The American College of Obstetricians and Gynecologists recommends that physicians elicit a sexual abuse and rape trauma history for every patient. Yet in practice, physicians may still struggle to understand how best to obtain this history and what clinical obligations arise when a physician inquires, and a woman discloses a remote history of childhood or adult sexual trauma during her prenatal care.
In a recent interview, psychologist Dr. Rachel Davidson, stated that physicians should tailor their approach to taking a sexual health history. They should make taking sexual health history a standard practice.
Rather than asking a direct question such as “Have you ever been assaulted?’, a physician should try, “Have you ever had any unwanted sexual experiences?” They should advise on choices of care providers and birthplaces that are likely to match the woman’s needs and encourage her to disclose any fears or concerns.
If the patient reveals she has been sexually abused before, physicians should not take too much information at that time, because it might be the first time the patient is speaking up about it. What is important to ask after the disclosure of sexual abuse is the date and time of the abuse, because this can help determine the necessary treatment and relevant STI screenings. Physicians should then offer a mental health referral.
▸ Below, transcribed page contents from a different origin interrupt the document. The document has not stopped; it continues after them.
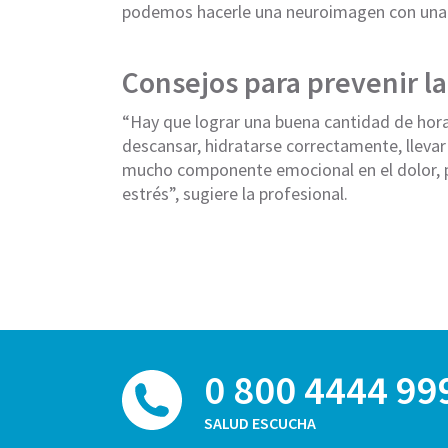
podemos hacerle una neuroimagen con una 
Consejos para prevenir la
“Hay que lograr una buena cantidad de horas
descansar, hidratarse correctamente, llevar 
mucho componente emocional en el dolor, po
estrés”, sugiere la profesional.
0 800 4444 99
SALUD ESCUCHA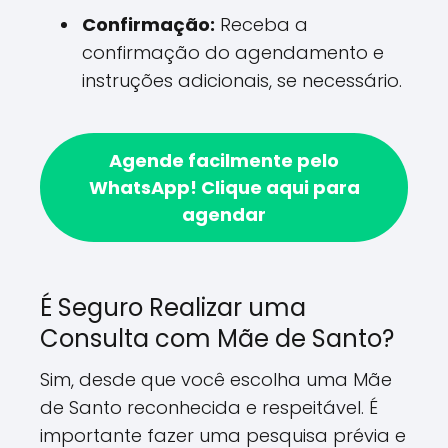
Confirmação:
Receba a
confirmação do agendamento e
instruções adicionais, se necessário.
Agende facilmente pelo
WhatsApp!
Clique aqui para
agendar
É Seguro Realizar uma
Consulta com Mãe de Santo?
Sim, desde que você escolha uma Mãe
de Santo reconhecida e respeitável. É
importante fazer uma pesquisa prévia e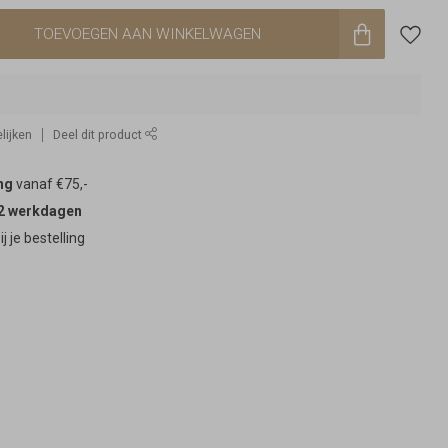
TOEVOEGEN AAN WINKELWAGEN
lijken
Deel dit product
ng
vanaf €75,-
2 werkdagen
ij je bestelling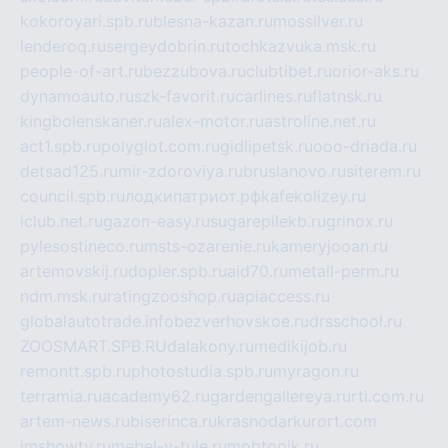
kokoroyari.spb.ru
blesna-kazan.ru
mossilver.ru
lenderoq.ru
sergeydobrin.ru
tochkazvuka.msk.ru
people-of-art.ru
bezzubova.ru
clubtibet.ru
orior-aks.ru
dynamoauto.ru
szk-favorit.ru
carlines.ru
flatnsk.ru
kingbolenskaner.ru
alex-motor.ru
astroline.net.ru
act1.spb.ru
polyglot.com.ru
gidlipetsk.ru
ooo-driada.ru
detsad125.ru
mir-zdoroviya.ru
bruslanovo.ru
siterem.ru
council.spb.ru
лодкипатриот.рф
kafekolizey.ru
iclub.net.ru
gazon-easy.ru
sugarepilekb.ru
grinox.ru
pylesostineco.ru
msts-ozarenie.ru
kameryjooan.ru
artemovskij.ru
dopler.spb.ru
aid70.ru
metall-perm.ru
ndm.msk.ru
ratingzooshop.ru
apiaccess.ru
globalautotrade.info
bezverhovskoe.ru
drsschool.ru
ZOOSMART.SPB.RU
dalakony.ru
medikijob.ru
remontt.spb.ru
photostudia.spb.ru
myragon.ru
terramia.ru
academy62.ru
gardengallereya.ru
rti.com.ru
artem-news.ru
biserinca.ru
krasnodarkurort.com
imshowtv.ru
mebel-v-tule.ru
mobtopik.ru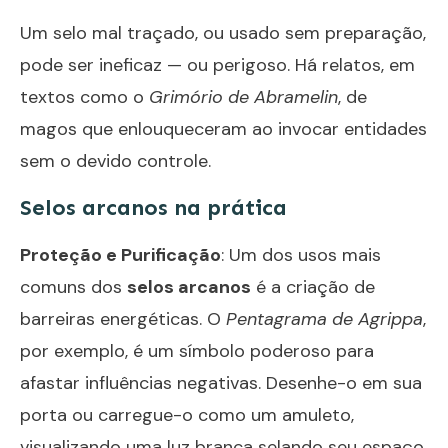
Um selo mal traçado, ou usado sem preparação,
pode ser ineficaz — ou perigoso. Há relatos, em
textos como o
Grimório de Abramelin
, de
magos que enlouqueceram ao invocar entidades
sem o devido controle.
Selos arcanos na prática
Proteção e Purificação
: Um dos usos mais
comuns dos
selos arcanos
é a criação de
barreiras energéticas. O
Pentagrama de Agrippa
,
por exemplo, é um símbolo poderoso para
afastar influências negativas. Desenhe-o em sua
porta ou carregue-o como um amuleto,
visualizando uma luz branca selando seu espaço.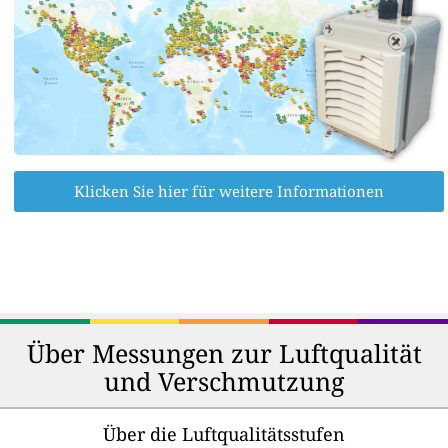
Klicken Sie hier für weitere Informationen
Über Messungen zur Luftqualität
und Verschmutzung
Über die Luftqualitätsstufen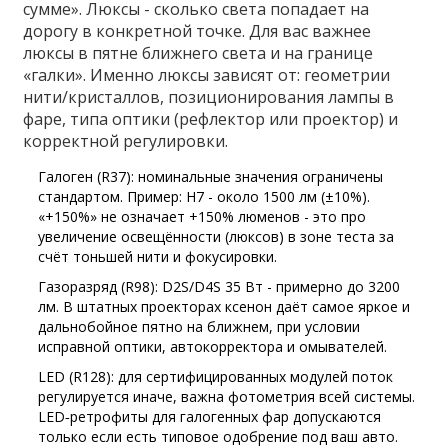
сумме». Люксы - сколько света попадает на
дорогу в конкретной точке. Для вас важнее
люксы в пятне ближнего света и на границе
«галки». Именно люксы зависят от: геометрии
нити/кристаллов, позиционирования лампы в
фаре, типа оптики (рефлектор или проектор) и
корректной регулировки.
Галоген (R37): номинальные значения ограничены
стандартом. Пример: H7 - около 1500 лм (±10%).
«+150%» не означает +150% люменов - это про
увеличение освещённости (люксов) в зоне теста за
счёт тоньшей нити и фокусировки.
Газоразряд (R98): D2S/D4S 35 Вт - примерно до 3200
лм. В штатных проекторах ксенон даёт самое яркое и
дальнобойное пятно на ближнем, при условии
исправной оптики, автокорректора и омывателей.
LED (R128): для сертифицированных модулей поток
регулируется иначе, важна фотометрия всей системы.
LED‑ретрофиты для галогенных фар допускаются
только если есть типовое одобрение под ваш авто.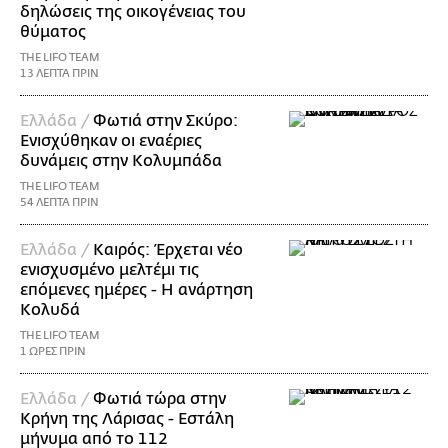
δηλώσεις της οικογένειας του
θύματος
THE LIFO TEAM
13 ΛΕΠΤΑ ΠΡΙΝ
Ελλάδα /
Φωτιά στην Σκύρο:
Ενισχύθηκαν οι εναέριες
δυνάμεις στην Κολυμπάδα
THE LIFO TEAM
54 ΛΕΠΤΑ ΠΡΙΝ
Ελλάδα /
Καιρός: Έρχεται νέο
ενισχυσμένο μελτέμι τις
επόμενες ημέρες - Η ανάρτηση
Κολυδά
THE LIFO TEAM
1 ΩΡΕΣ ΠΡΙΝ
Ελλάδα /
Φωτιά τώρα στην
Κρήνη της Λάρισας - Εστάλη
μήνυμα από το 112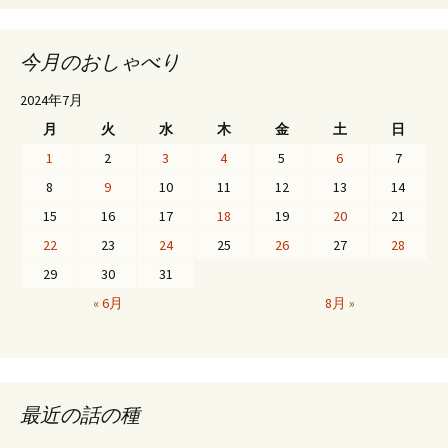
今月のおしゃべり
2024年7月
月
火
水
木
金
土
日
1
2
3
4
5
6
7
8
9
10
11
12
13
14
15
16
17
18
19
20
21
22
23
24
25
26
27
28
29
30
31
« 6月
8月 »
最近の話の種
It is critical that practitioners have these conversations with patients in a safe setting; not while the patient is naked under their robe on the exam table.
Occasionally, survivors of sexual abuse will not disclose abuse histories, so medical practitioners should act as if all patients have a trauma history. Practitioners can create a therapeutic experience even if the patient doesn’t disclose their abuse history by operating from trauma-informed model. They can ask passive questions like, “Is there anything in your history that makes seeing a practitioner or having a physical examination difficult?” or “Is there anything I can do to make your visit and exam easier?”. Midwives should create an empowering birth environment and offer women postpartum support to enable them to care for their new babies.
Clinical Indicators of Possible Past Sexual Trauma:
- Not able to feel fetal movement. Some women have “numbed” that part of the body
- Hyperemesis gravidarum (a pregnancy complication that is characterized by severe nausea, vomiting, weight loss, and possibly dehydration)
- Chronic pelvic pain
- Missed prenatal appointments
- Panic with vaginal exams
- Extreme anxiety with IV starts
- Disassociation that manifests as if she’s going into a trance
If a patient experiences the above issues it does not mean they were sexually abuse. Again, all people benefit from trauma informed services.
The above information is provided by the Association of Women’s Health, Obstetric and Neonatal Nurses (AWHONN). Click here for more information.
Simple Things Practitioners Can Do to Minimize Trauma
- Practitioners should make is a standard practice to ask for consent before touching a patient.
- Normalize the experience by stating something neutral before screening for CSA (example “about one woman in five was sexually abused as a child. Because these experiences can affect health, I ask all my patients about unwanted sexual experiences in childhood”.)
- Be disclosure ready. Educate yourself and get training from a mental health professional and role play the best ways to respond. You want to be prepared when a disclosure is made so you will know what to do. Do not express pity (you poor thing) or dismiss the disclosure (well that’s over now), but check in with where they are at, and ask what you can do to help them now. Ask what they have done to cope, if they have sought therapy in the past, and offer referrals if asked.
- Communicate a disclosure to other members of the care team, so the patient does not have to repeat their abuse history multiple times.
- Doctors should be mindful of the imbalance of power. Use your first name, build rapport.
- Explain the steps of the exam, narrate so the patient knows what to expect and when. Keep the patient informed on any changes that occur.
- Help patients develop birth plans.
- If pelvic exams are a trigger for a patient, minimize exams to only those that are necessary.
- Ask the patient who they want in the room.
- Make referrals to trauma specialists, body work practitioners, trauma-informed pre-natal yoga, doulas, etc.
- Screen for post-partum depression and discuss support resources specific to the needs of the patient.
For more information, read Key Ingredients to Trauma-Informed Care Implementation.
Learning to listen to survivors is a first step toward creating a safe environment. Sexual violence survivors should be treated with respect, empathy, and acceptance by their medical team. Acknowledging their abuse history and accommodating their need for control during pregnancy and childbirth is critical for the health of both the mothers and their babies.